All photos are mine unless otherwise attributed.

I don’t put a lot of detail about the critters or locations I post – I assume you, my dear readers, can find the many excellent websites already online with information about them, available through your favourite search engine. Sometimes I include links to such sites. Research is half the fun and you never know what you will find out!

As you sit on the hillside, or lie prone under the trees of the forest, or sprawl wet-legged by a mountain stream, the great door, that does not look like a door, opens.

Stephen Graham, The Gentle Art of Tramping

I only went out for a walk and finally concluded to stay out until sundown, for going out, I found, was really going in.

John Muir, The Wilderness World of John Muir

Where Ravens Feed

I roam and ramble in lonely places, all in the coolness of the rain,
Over rolling hill and rugged mountains, over sandy heath and grassy plain;
And should you ask, am I contented? I’d answer, ‘Yes, oh, yes indeed’,
For my love it is for lonely places where springs leap down, where ravens feed.

I seek and find these lonely places where bounds the hare, and deer run
Over crags of grey and mossy boulders, shaded from the morning sun;
And should you ask, am I at ease there? I’d answer, ‘Yes, oh, yes indeed’,
For my heart it dwells in lonely places where springs leap down, where ravens feed.

I yearn and long for lonely places where hunts the fox and badgers play,
Where midnight stars are at their brightest, where snow lies deep where mists hang grey;
And should you ask, am I at home there? I’d answer, ‘Yes, oh, yes indeed’,
For my desires are for lonely places where springs leap down, where ravens feed.
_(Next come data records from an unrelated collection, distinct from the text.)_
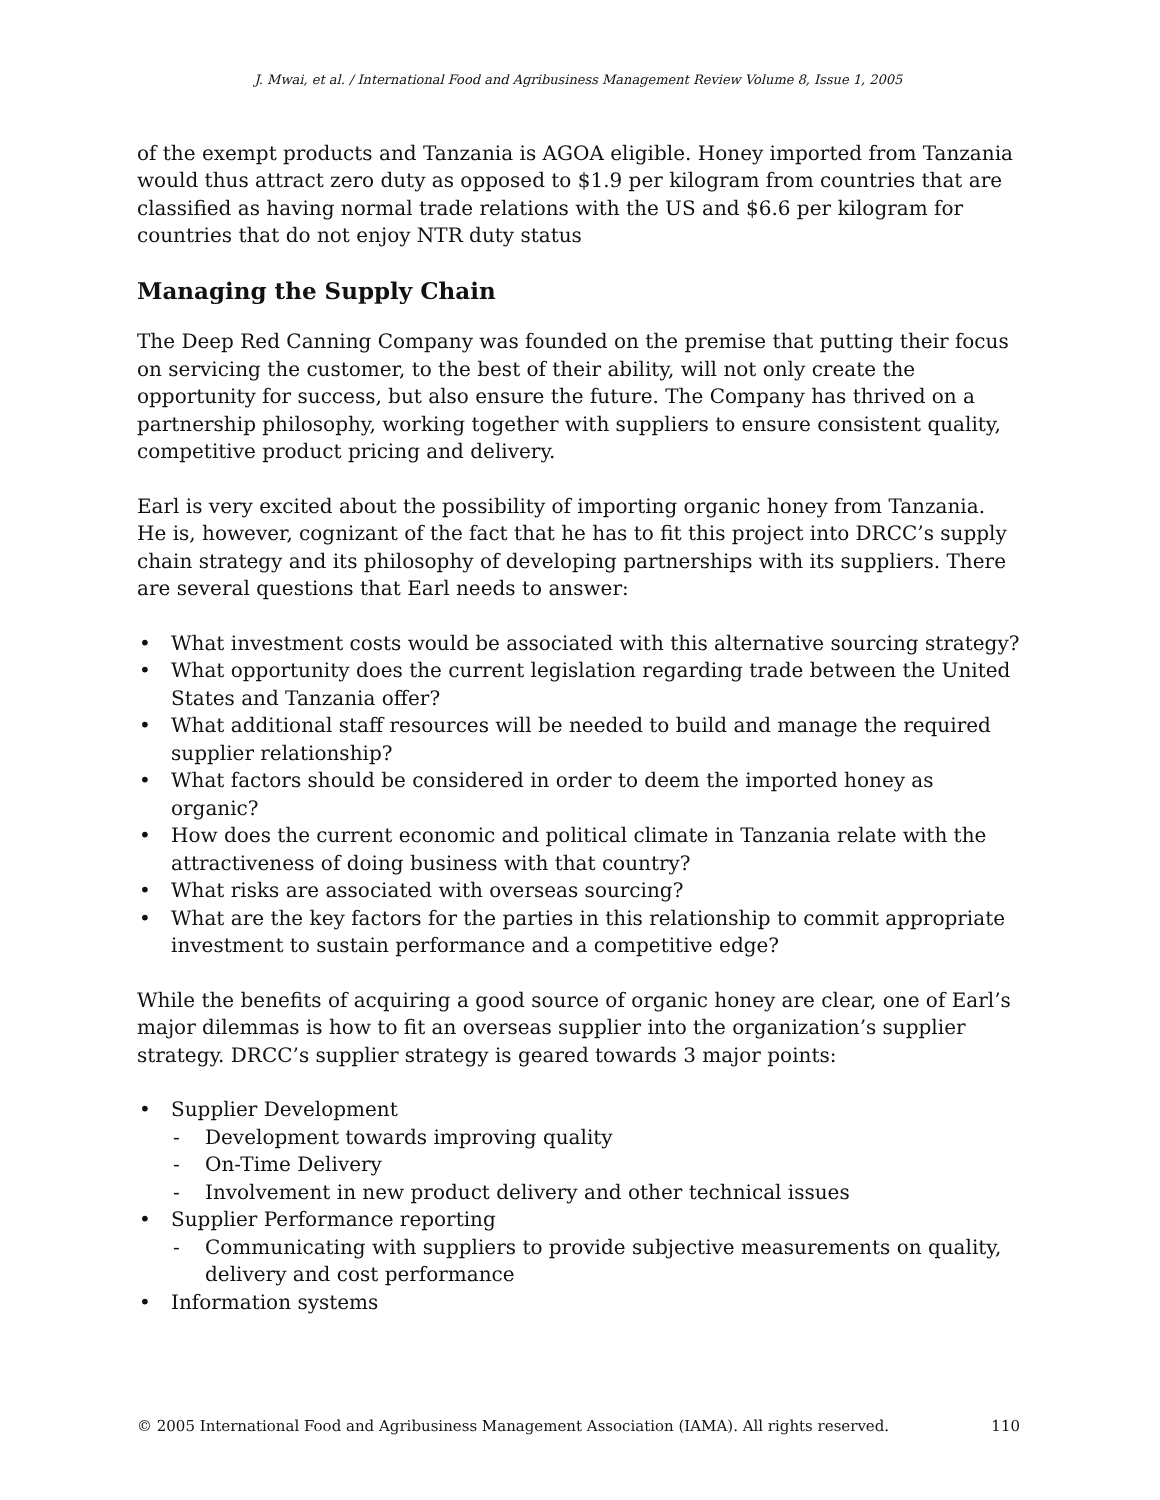J. Mwai, et al. / International Food and Agribusiness Management Review Volume 8, Issue 1, 2005
of the exempt products and Tanzania is AGOA eligible. Honey imported from Tanzania would thus attract zero duty as opposed to $1.9 per kilogram from countries that are classified as having normal trade relations with the US and $6.6 per kilogram for countries that do not enjoy NTR duty status
Managing the Supply Chain
The Deep Red Canning Company was founded on the premise that putting their focus on servicing the customer, to the best of their ability, will not only create the opportunity for success, but also ensure the future. The Company has thrived on a partnership philosophy, working together with suppliers to ensure consistent quality, competitive product pricing and delivery.
Earl is very excited about the possibility of importing organic honey from Tanzania. He is, however, cognizant of the fact that he has to fit this project into DRCC’s supply chain strategy and its philosophy of developing partnerships with its suppliers. There are several questions that Earl needs to answer:
• What investment costs would be associated with this alternative sourcing strategy?
• What opportunity does the current legislation regarding trade between the United States and Tanzania offer?
• What additional staff resources will be needed to build and manage the required supplier relationship?
• What factors should be considered in order to deem the imported honey as organic?
• How does the current economic and political climate in Tanzania relate with the attractiveness of doing business with that country?
• What risks are associated with overseas sourcing?
• What are the key factors for the parties in this relationship to commit appropriate investment to sustain performance and a competitive edge?
While the benefits of acquiring a good source of organic honey are clear, one of Earl’s major dilemmas is how to fit an overseas supplier into the organization’s supplier strategy. DRCC’s supplier strategy is geared towards 3 major points:
• Supplier Development
- Development towards improving quality
- On-Time Delivery
- Involvement in new product delivery and other technical issues
• Supplier Performance reporting
- Communicating with suppliers to provide subjective measurements on quality, delivery and cost performance
• Information systems
© 2005 International Food and Agribusiness Management Association (IAMA). All rights reserved. 110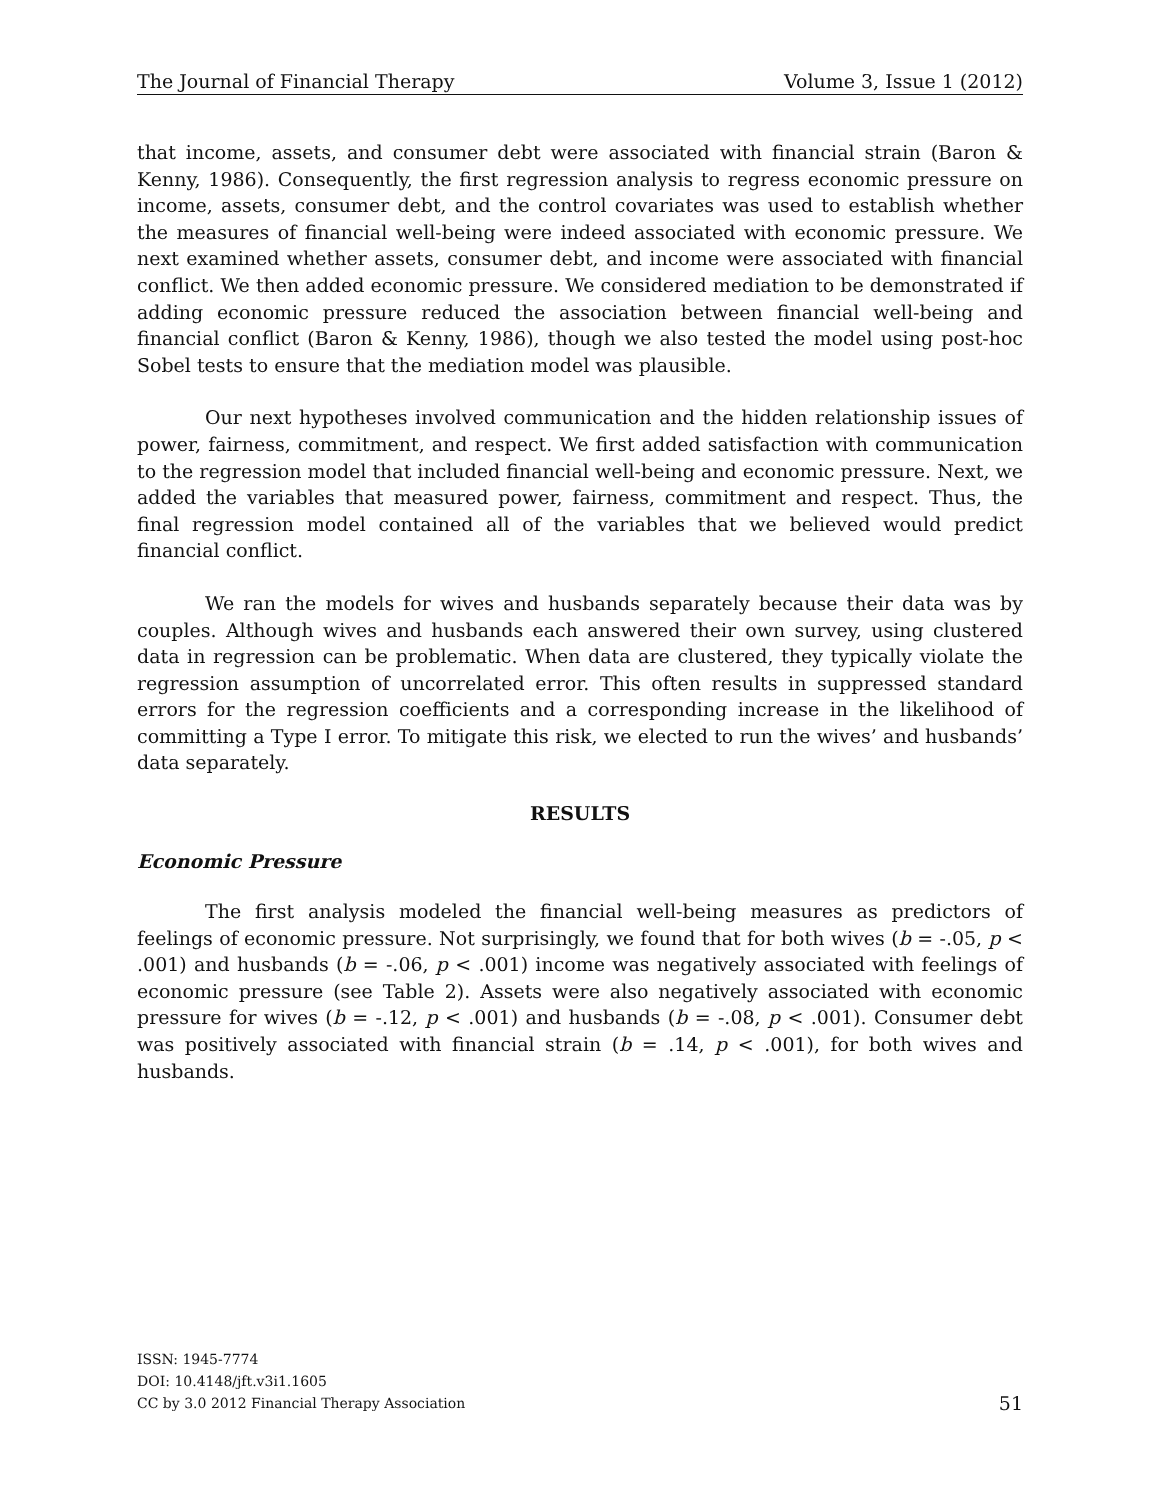The Journal of Financial Therapy Volume 3, Issue 1 (2012)
that income, assets, and consumer debt were associated with financial strain (Baron & Kenny, 1986). Consequently, the first regression analysis to regress economic pressure on income, assets, consumer debt, and the control covariates was used to establish whether the measures of financial well-being were indeed associated with economic pressure. We next examined whether assets, consumer debt, and income were associated with financial conflict. We then added economic pressure. We considered mediation to be demonstrated if adding economic pressure reduced the association between financial well-being and financial conflict (Baron & Kenny, 1986), though we also tested the model using post-hoc Sobel tests to ensure that the mediation model was plausible.
Our next hypotheses involved communication and the hidden relationship issues of power, fairness, commitment, and respect. We first added satisfaction with communication to the regression model that included financial well-being and economic pressure. Next, we added the variables that measured power, fairness, commitment and respect. Thus, the final regression model contained all of the variables that we believed would predict financial conflict.
We ran the models for wives and husbands separately because their data was by couples. Although wives and husbands each answered their own survey, using clustered data in regression can be problematic. When data are clustered, they typically violate the regression assumption of uncorrelated error. This often results in suppressed standard errors for the regression coefficients and a corresponding increase in the likelihood of committing a Type I error. To mitigate this risk, we elected to run the wives’ and husbands’ data separately.
RESULTS
Economic Pressure
The first analysis modeled the financial well-being measures as predictors of feelings of economic pressure. Not surprisingly, we found that for both wives (b = -.05, p < .001) and husbands (b = -.06, p < .001) income was negatively associated with feelings of economic pressure (see Table 2). Assets were also negatively associated with economic pressure for wives (b = -.12, p < .001) and husbands (b = -.08, p < .001). Consumer debt was positively associated with financial strain (b = .14, p < .001), for both wives and husbands.
ISSN: 1945-7774
DOI: 10.4148/jft.v3i1.1605
CC by 3.0 2012 Financial Therapy Association
51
I lose myself in lonely places on heathered moor and bracken fell,
And with the wind hold conversation. It always has so much to tell;
And should you ask, am I at ease there? I’d answer, ‘Yes, oh, yes indeed’,
For I’ll always need these lonely places where springs leap down, where ravens feed.

Graeme Miles


20 thoughts on “About

  1. Hi Joy,
    Was great meeting you on Lord Howe Island, and have enjoyed your photos. We have some beaut ones of seabirds around Ball’s Pyramid, including a shy albatross that wasn’t shy at all.
    Rosemary and Jeff

    • Thanks, Kelly! It was great to see you, too – and “Gabrielle”, of course! I really enjoyed the energy of the expo and all those fantastic costumes. I couldn’t photograph all of them as there were soooo many people. Hope to catch up with you again.
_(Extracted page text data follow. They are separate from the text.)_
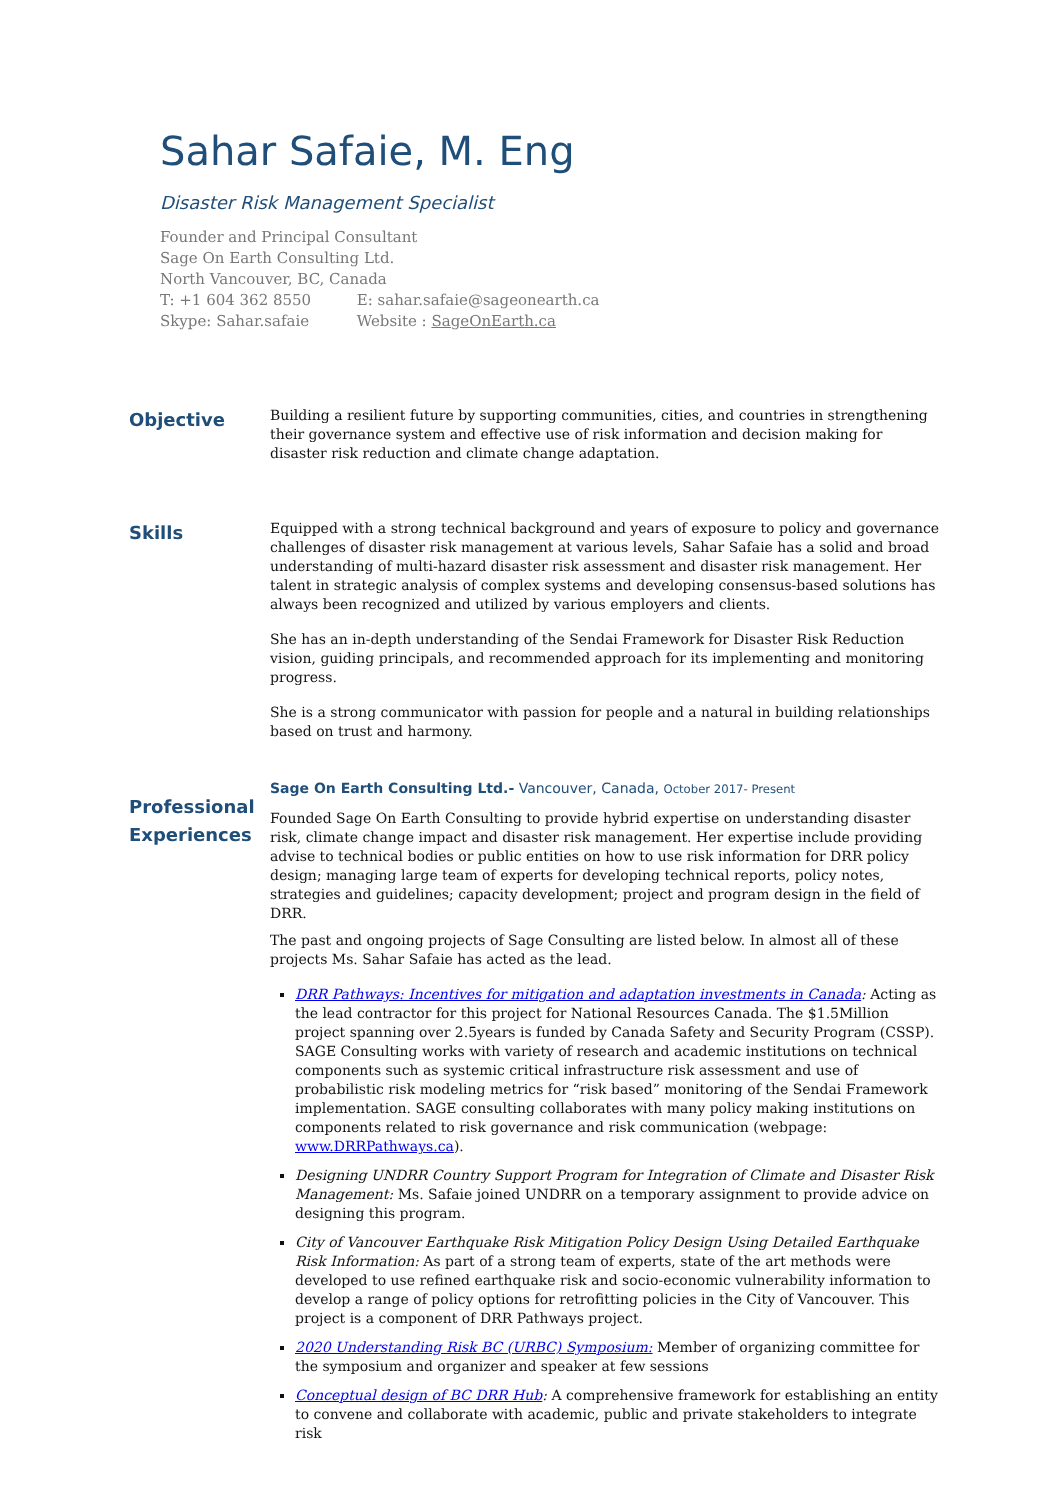Sahar Safaie, M. Eng
Disaster Risk Management Specialist
Founder and Principal Consultant
Sage On Earth Consulting Ltd.
North Vancouver, BC, Canada
T: +1 604 362 8550 E: sahar.safaie@sageonearth.ca
Skype: Sahar.safaie Website : SageOnEarth.ca
Objective
Building a resilient future by supporting communities, cities, and countries in strengthening their governance system and effective use of risk information and decision making for disaster risk reduction and climate change adaptation.
Skills
Equipped with a strong technical background and years of exposure to policy and governance challenges of disaster risk management at various levels, Sahar Safaie has a solid and broad understanding of multi-hazard disaster risk assessment and disaster risk management. Her talent in strategic analysis of complex systems and developing consensus-based solutions has always been recognized and utilized by various employers and clients.
She has an in-depth understanding of the Sendai Framework for Disaster Risk Reduction vision, guiding principals, and recommended approach for its implementing and monitoring progress.
She is a strong communicator with passion for people and a natural in building relationships based on trust and harmony.
Professional Experiences
Sage On Earth Consulting Ltd.- Vancouver, Canada, October 2017- Present
Founded Sage On Earth Consulting to provide hybrid expertise on understanding disaster risk, climate change impact and disaster risk management. Her expertise include providing advise to technical bodies or public entities on how to use risk information for DRR policy design; managing large team of experts for developing technical reports, policy notes, strategies and guidelines; capacity development; project and program design in the field of DRR.
The past and ongoing projects of Sage Consulting are listed below. In almost all of these projects Ms. Sahar Safaie has acted as the lead.
DRR Pathways: Incentives for mitigation and adaptation investments in Canada: Acting as the lead contractor for this project for National Resources Canada. The $1.5Million project spanning over 2.5years is funded by Canada Safety and Security Program (CSSP). SAGE Consulting works with variety of research and academic institutions on technical components such as systemic critical infrastructure risk assessment and use of probabilistic risk modeling metrics for “risk based” monitoring of the Sendai Framework implementation. SAGE consulting collaborates with many policy making institutions on components related to risk governance and risk communication (webpage: www.DRRPathways.ca).
Designing UNDRR Country Support Program for Integration of Climate and Disaster Risk Management: Ms. Safaie joined UNDRR on a temporary assignment to provide advice on designing this program.
City of Vancouver Earthquake Risk Mitigation Policy Design Using Detailed Earthquake Risk Information: As part of a strong team of experts, state of the art methods were developed to use refined earthquake risk and socio-economic vulnerability information to develop a range of policy options for retrofitting policies in the City of Vancouver. This project is a component of DRR Pathways project.
2020 Understanding Risk BC (URBC) Symposium: Member of organizing committee for the symposium and organizer and speaker at few sessions
Conceptual design of BC DRR Hub: A comprehensive framework for establishing an entity to convene and collaborate with academic, public and private stakeholders to integrate risk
  2. Pingback: Feeding my inner sci-fi fan | A-roving I will go

  3. Hi there, i came across your blog from an image search and found this image https://arovingiwillgo.files.wordpress.com/2011/08/shuvani-romani-group.jpg. I notice you mentioned you were in the SCA (or maybe created this for the SCA?) and I was hoping you could share info on what era this is? I absolutely love this look and am in search of pre 17thC romani/gypsy garb. I would love any info you could provide me on this look, the era, how you created it, etc. Sorry for commenting rather than emailing, I didnt see an email address.

  4. Hi,
    I came across your blog when trying to identify a frog which recently visited late at night on the Mid North Coast. With the help of your your excellent photos I now know that it is a Peron’s Tree Frog also known as the Emerald-spotted frog. For a moment I had been worried it could have been a cane toad, but the beautiful emerald spots don’t leave a doubt.
    I then wandered a bit around your blog. Just wonderful.

    • Hi Christa. Thanks for your kind words. Cane toads look very different, and I hope they haven’t reached your area yet. We’ve had only a few so far this season, but the ‘wet’ hasn’t really started yet. When it does, we’ll see heaps more.